Okay. I want to just talk a little bit more about metadata and the idea of journals often have lots of requirements around how authors and affiliations are presented and special forms of metadata. And it's quite painful to reconstruct this for every different journal. And so here I want to show you a little bit of like we've added some in a plain language summary and then which is required by the AGU. A key point which may also be required by the AGU. So we've added those to our YAML and then when we render and you'll see the PDFs. In this case the Public Library of Science PDF will provide all the right things in the right places. And then similarly we go back and change this to AGU. It's going to feed the appropriate metadata to the appropriate place in the AGU template. Let's take a second to show that there's AGU and it will do the same. Same bit and you'll see at the bottom there's the plain language summary. So the idea is we want to invest a lot in clean metadata and then we can project that into lots of different publishing formats.
Visual editor for manuscript writing
Okay. The next bit I want to show, I actually want to ask a question before I show this. How many people here have used the Quarto visual editor to write a manuscript? Okay. One person. Great. I was thinking if 80% of you said I have, I'd say we're going to skip this. But this will be new data. I think probably, how many people here have used R Markdown to write a document? Okay. Great. Everybody knows R Markdown. Everybody's comfortable using a text editor to write their R Markdown documents.
But our goal here is that we actually, we go back to that slide about let's have something with the activation energy of Word. We actually want this to be very broadly usable. We don't want to create, we want to do all these wonderful things with being able to tie computations to manuscripts, but we don't want to create such a high technical threshold that only 15% of practicing scientists ever adopted. So we want to come a little bit more, we want to continue to provide the low level, use the text editor of your choice, but we also want to bring the tools closer to sort of the expectations of sort of mainstream word processor users, but also do a really, really good job with tools for scientific manuscripts.
So this is going to be a demonstration of sort of taking that initial manuscript that we created with front matter and actually building a paper. So here we're going to have in our code chunk, I think we're not going to laboriously code the whole thing here. We might actually laboriously code this one, but then there's going to be a plot that we do that we'll just paste in. So here we're just going to load up libraries. This is the Quarto visual editor you can see here.
So now we're, okay, we're doing a little bit of data filtering and we're going to have, yeah, so we've got, we computed a couple of figures that we want to use in our manuscript and now we want to basically, you probably have all, maybe you've all seen like inline R code. So here, the example is we've actually computed something in R. We want to use that in the manuscript. So we're able to add this inline expression. It means every time we recompute the data, the text in our manuscript also updates. So you can see when we render this, it's going to show the correct value of the latest computation of average years between corruptions. And there it is. So that's extremely useful in these manuscripts.

## Task instructions
A. Could you reproduce the talk on Quarto manuscripts word for word, everything from "But our goal" down to "for scientific manuscripts."?
B. Could you rewrite the records from the line containing "Rank the series" down to the line containing "Between 2024 and 2025, which is larger?", swapping "larger" for "greater" and leaving everything else unchanged? Give only those lines.

## Data for review
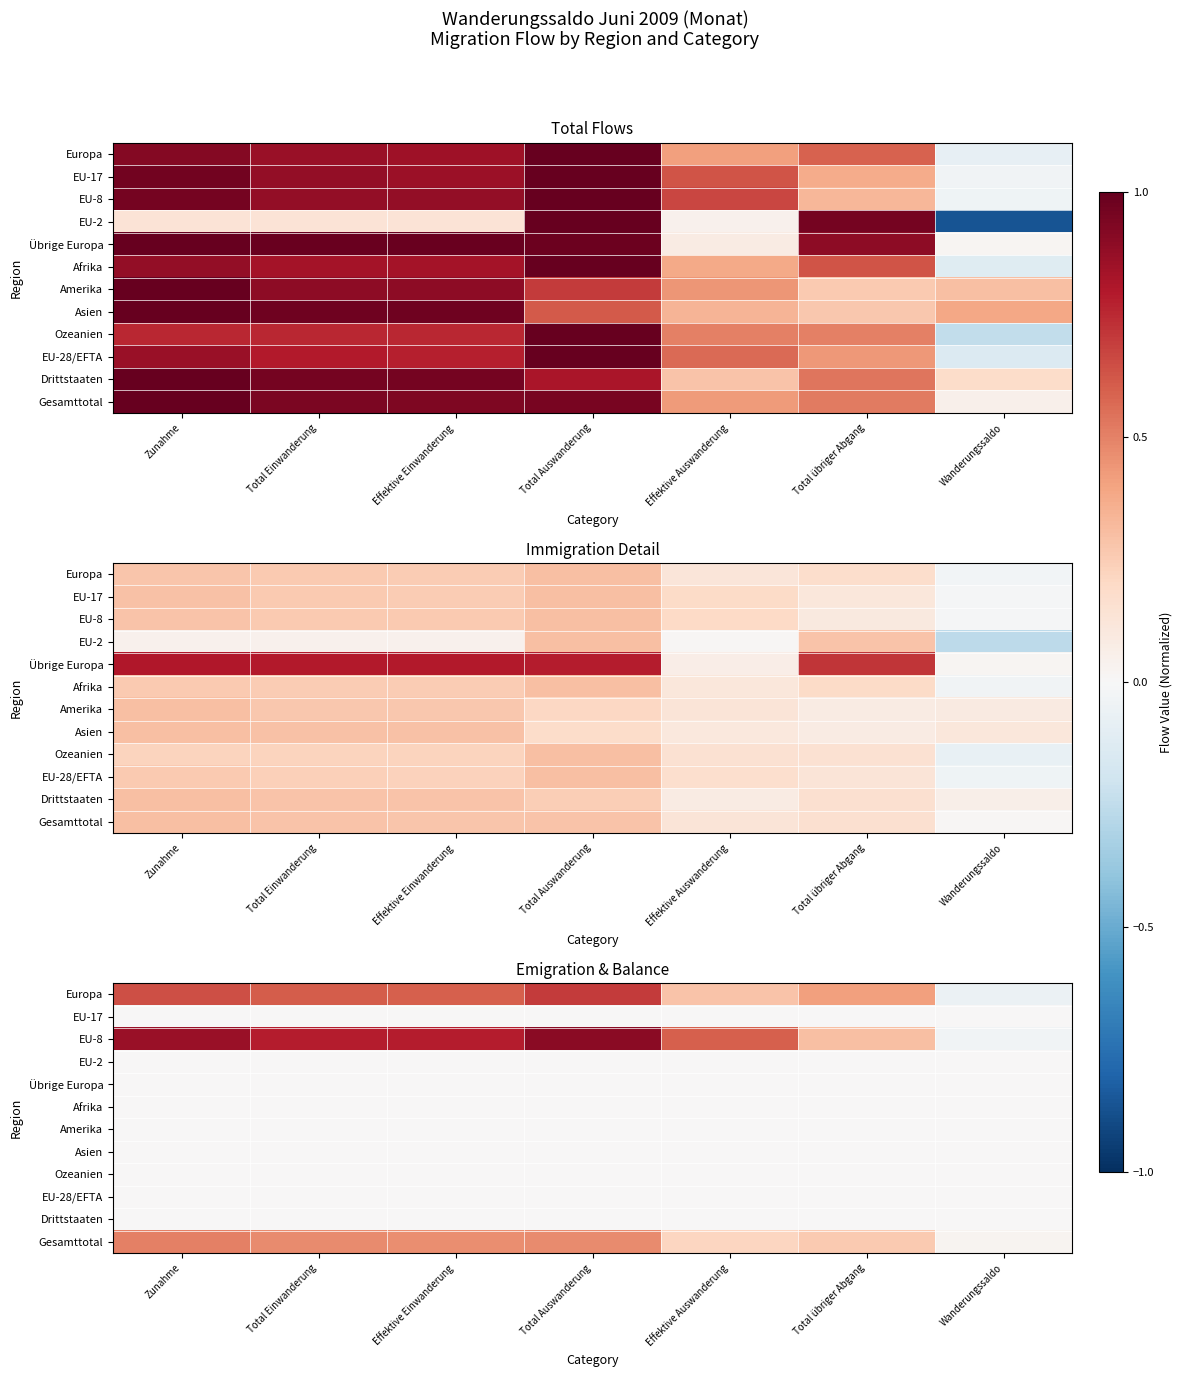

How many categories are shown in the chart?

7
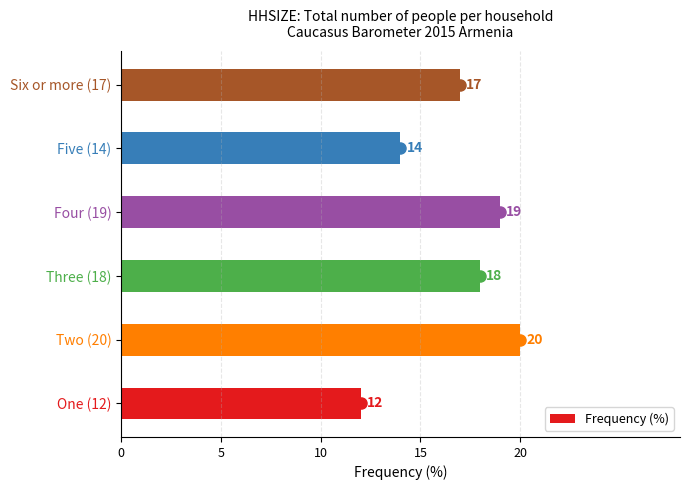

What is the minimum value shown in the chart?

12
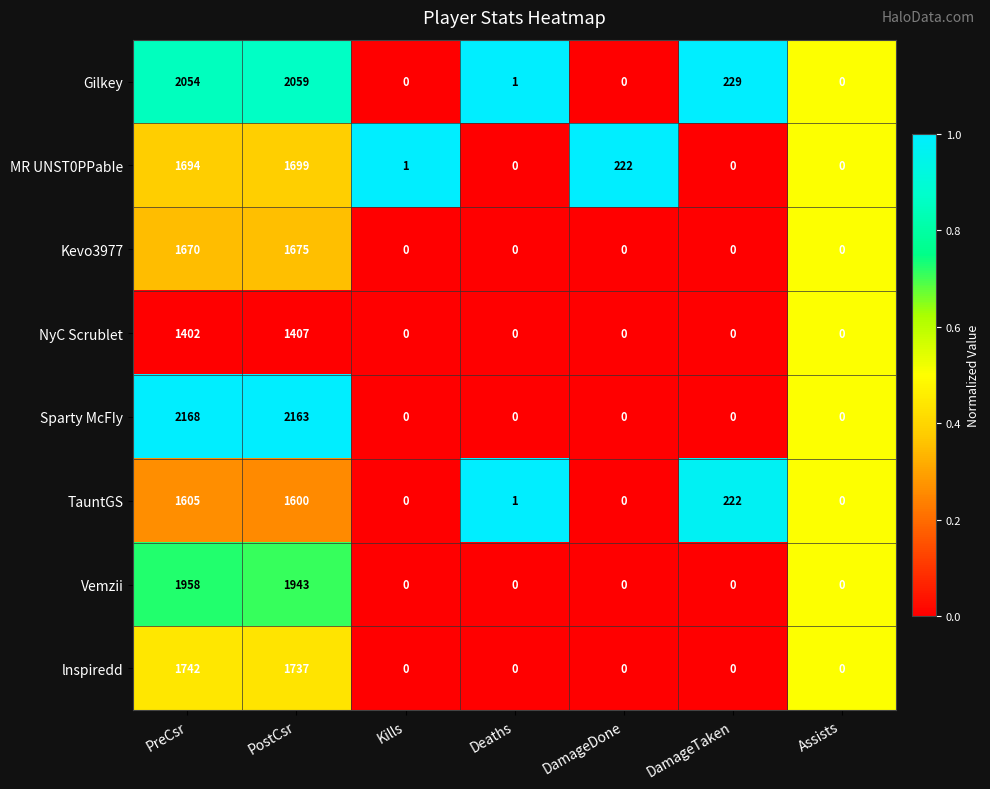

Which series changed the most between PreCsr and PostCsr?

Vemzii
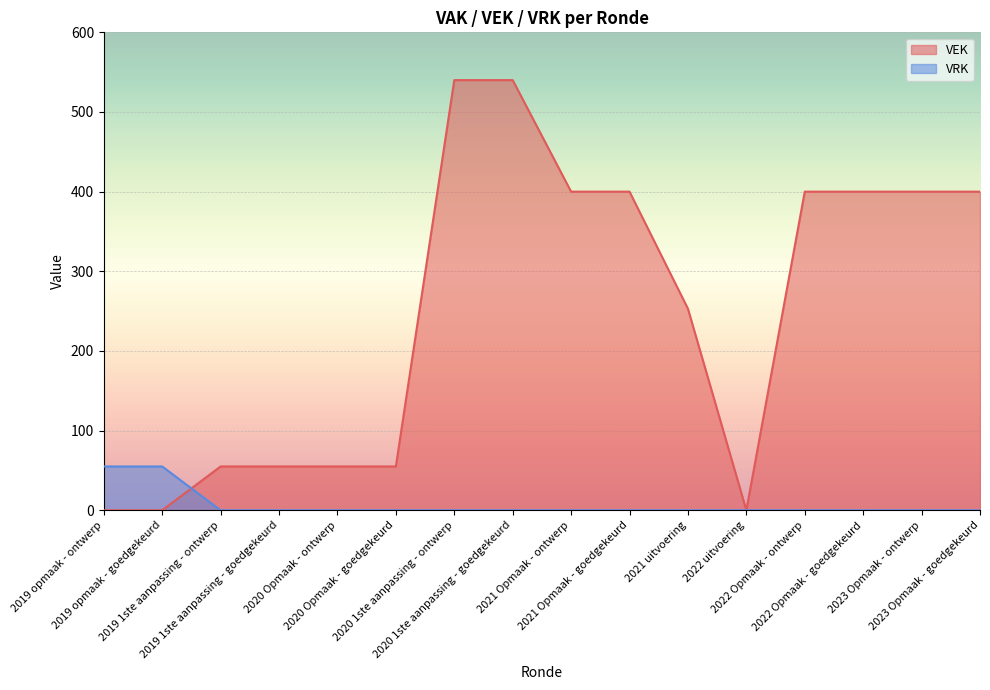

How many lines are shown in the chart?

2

...

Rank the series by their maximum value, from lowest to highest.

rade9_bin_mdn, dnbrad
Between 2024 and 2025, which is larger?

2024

---

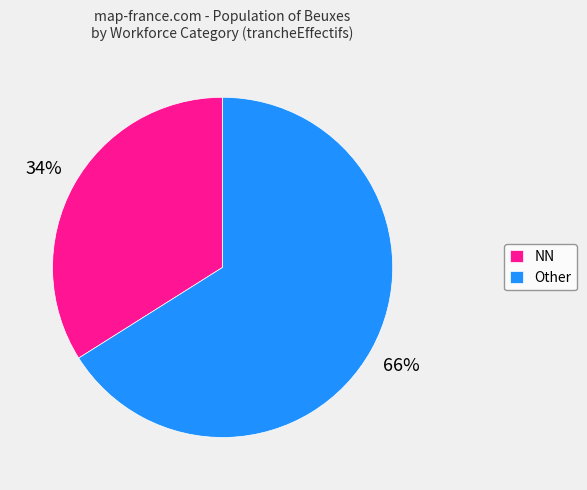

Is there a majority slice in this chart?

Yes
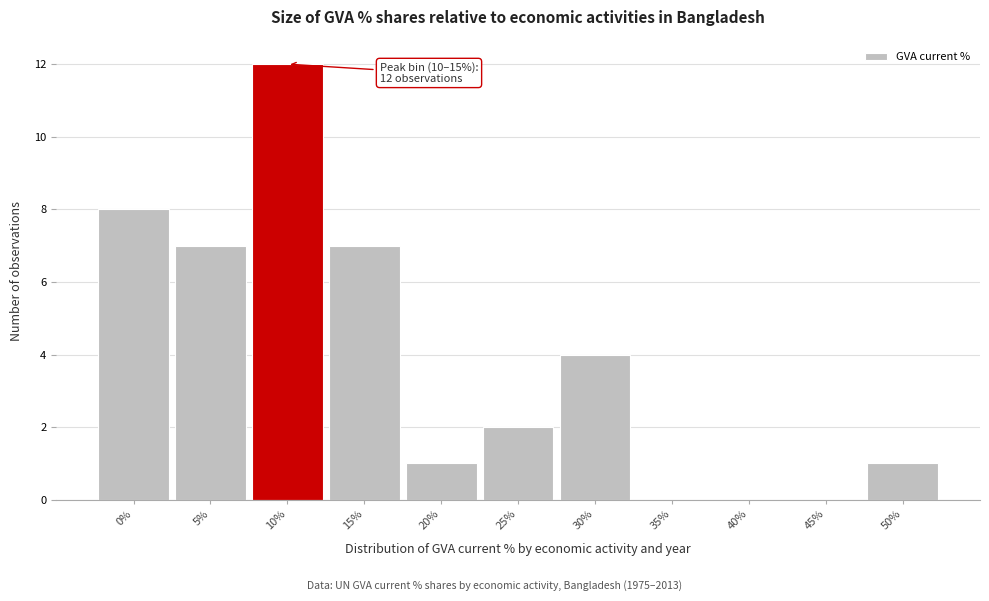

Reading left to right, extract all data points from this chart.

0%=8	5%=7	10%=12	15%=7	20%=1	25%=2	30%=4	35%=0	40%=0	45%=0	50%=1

## Results by task
A.
But our goal here is that we actually, we go back to that slide about let's have something with the activation energy of Word. We actually want this to be very broadly usable. We don't want to create, we want to do all these wonderful things with being able to tie computations to manuscripts, but we don't want to create such a high technical threshold that only 15% of practicing scientists ever adopted. So we want to come a little bit more, we want to continue to provide the low level, use the text editor of your choice, but we also want to bring the tools closer to sort of the expectations of sort of mainstream word processor users, but also do a really, really good job with tools for scientific manuscripts.

B.
Rank the series by their maximum value, from lowest to highest.

rade9_bin_mdn, dnbrad
Between 2024 and 2025, which is greater?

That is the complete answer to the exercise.